Carmen Fries, Tacos Supreme y Hell or High Watermelon. Fotografía por Mariana González.

Carmen Fries al son del ‘heavy metal’

The Anchored Inn: ‘A place to get fed and drunk’

57 Waterbury St, Brooklyn

Observado desde lo lejos The Anchored Inn es como esa tía a la que no te acercarías ni en tus peores borracheras. A parte de que sus alrededores son igual de concurridos que el Lejano Oeste, este bar tipo galería y sala de conciertos tiene pinta de que solo admite a miembros del club de fan de Iron Maiden y a dueños de motos Harley-Davidson. Todas estas peculiaridades del lugar, claro está, poco importan cuando te enteras que allí dentro encuentras a Carmen.

Las Carmen Fries, digo.

Aun cuando no te aguantes los bombos escandalosos de la batería, ni el humo del cigarrillo — esto solo si te sientas afuera — tienes que tomar un momento de tu vida para ir por una de estas cestas de papas. ¿Qué tienen que las hace tan especial? La verdad, nada que no pueda reconocer un simple humano: queso oaxaca y cheddar, bacon, cebollín y chipotle mayo. Tal vez sea la combinación de quesos, o quizás el bacon es traído directamente del reino sagrado de los tocinos — ve tú a saber — pero a estas papas no le hacen falta más elementos para entrar dentro de la categoría «Las más deliciosas de la ciudad».

The Anchored Inn. Fotografía por Mariana González.
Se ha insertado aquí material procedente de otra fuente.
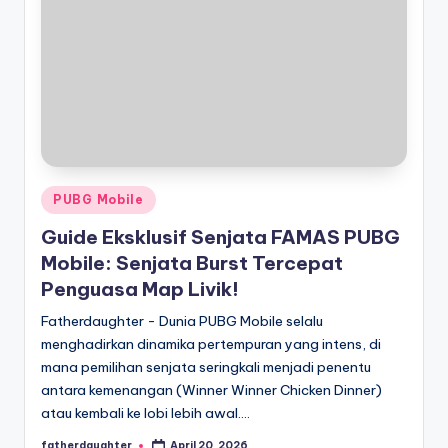
Posted
PUBG Mobile
in
Guide Eksklusif Senjata FAMAS PUBG
Mobile: Senjata Burst Tercepat
Penguasa Map Livik!
Fatherdaughter - Dunia PUBG Mobile selalu
menghadirkan dinamika pertempuran yang intens, di
mana pemilihan senjata seringkali menjadi penentu
antara kemenangan (Winner Winner Chicken Dinner)
atau kembali ke lobi lebih awal.…
fatherdaughter
April 20, 2026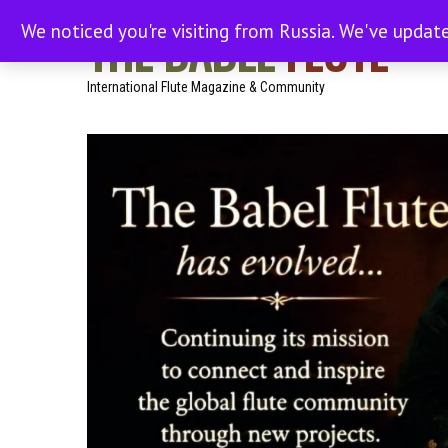
THE BABEL
FLUTE
We noticed you're visiting from Russia. We've updat
International Flute Magazine & Community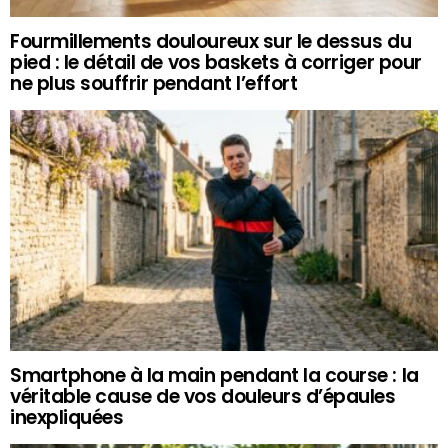
Fourmillements douloureux sur le dessus du
pied : le détail de vos baskets à corriger pour
ne plus souffrir pendant l’effort
Smartphone à la main pendant la course : la
véritable cause de vos douleurs d’épaules
inexpliquées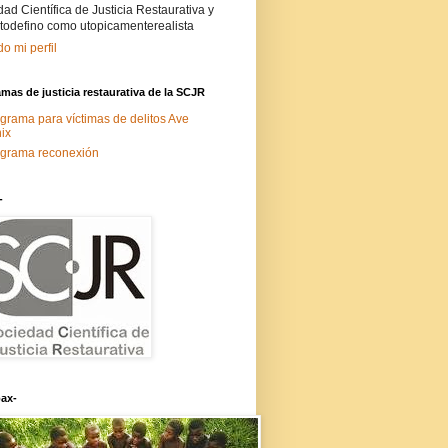
ad Científica de Justicia Restaurativa y
todefino como utopicamenterealista
do mi perfil
mas de justicia restaurativa de la SCJR
grama para víctimas de delitos Ave
ix
grama reconexión
-
ax-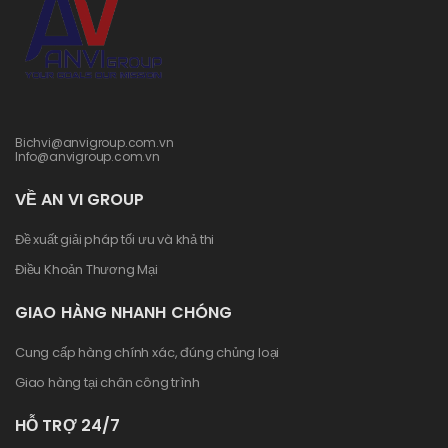
Bichvi@anvigroup.com.vn
Info@anvigroup.com.vn
VỀ AN VI GROUP
Đề xuất giải pháp tối ưu và khả thi
Điều Khoản Thương Mại
GIAO HÀNG NHANH CHÓNG
Cung cấp hàng chính xác, đúng chủng loại
Giao hàng tại chân công trình
HỖ TRỢ 24/7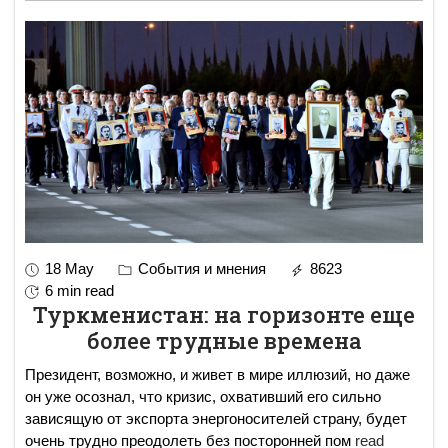
18 May
События и мнения
8623
6 min read
Туркменистан: на горизонте еще
более трудные времена
Президент, возможно, и живет в мире иллюзий, но даже
он уже осознал, что кризис, охвативший его сильно
зависящую от экспорта энергоносителей страну, будет
очень трудно преодолеть без посторонней пом
read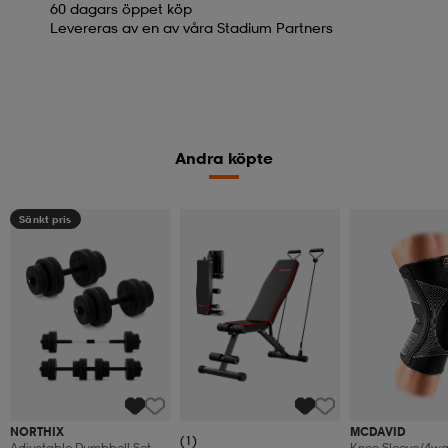
60 dagars öppet köp
Levereras av en av våra Stadium Partners
Andra köpte
Sänkt pris
NORTHIX
MCDAVID
(1)
Adjustable Dumbbell Set
Knee Sleeve/4way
¿Con qué se acompañan las Carmen Fries? Bueno, eso depende de en dónde decidas sentarte. Si lo haces en los bancos de afuera las acompañas con la calle desierta y los grafitis que decoran los edificios industriales que rodean el local. Si por el contrario escoges los taburetes de la barra, o una de las dos o tres mesas altas del interior, entonces comerás papas fritas en compañía de Chávez y Putin. Así es, los tendrás en vivo y a color porque como parte de la decoración de velvet paintings que exhibe el interior del local ambos personajes se encuentran colgando de la pared — junto a otros individuos aún por identificar — .

Velvet paintings. Fotografía por Mariana González.

No, pero en serio, ¿con qué puedes acompañar las Carmen Fries ($11)? La propuesta principal: unos Tacos Supreme ($11). Otras opciones dentro del menú mexicano-americano también podrían ser un Cheeseburger ($15 en el happy hour con cerveza de barril incluida), tal vez un Bacon Wrapped Hot Dog ($6), unos Nachos ($12) o un Crispy Buffalo Chicken Sandwich ($12) — ojo: ten en cuenta que todo esto son acompañantes, no una sustitución de las Carmen Fries — .

A place to get fed and drunk es el motto de este bar tan metálicamente peculiar y el horario de la cocina lo evidencia. Para todos aquellos que buscan comida cuando salen de after party, The Anchored Inn todavía alimenta a sus metaleros y no metaleros a la una de la mañana. Sí, esto solo significa una cosa: ¡hay Carmen Fries para toda la noche! (Léase con voz de anuncio no pagado).

En cuanto a tu bolsillo, no sufrirá más que tus oídos o tus pulmones — en el caso de que seas un antimetalero y un no fumador — . Los precios en el menú van de $11 a $30 y de lunes a viernes, si llegas a tiempo para el happy hour, tienes cada una de las cervezas de barril a solo $4. ¿A que ahora no suena mal plan adentrarte en las calles desiertas del este de Williamsburg, sentarte junto a Putin y hacer la señal de la mano cornuta?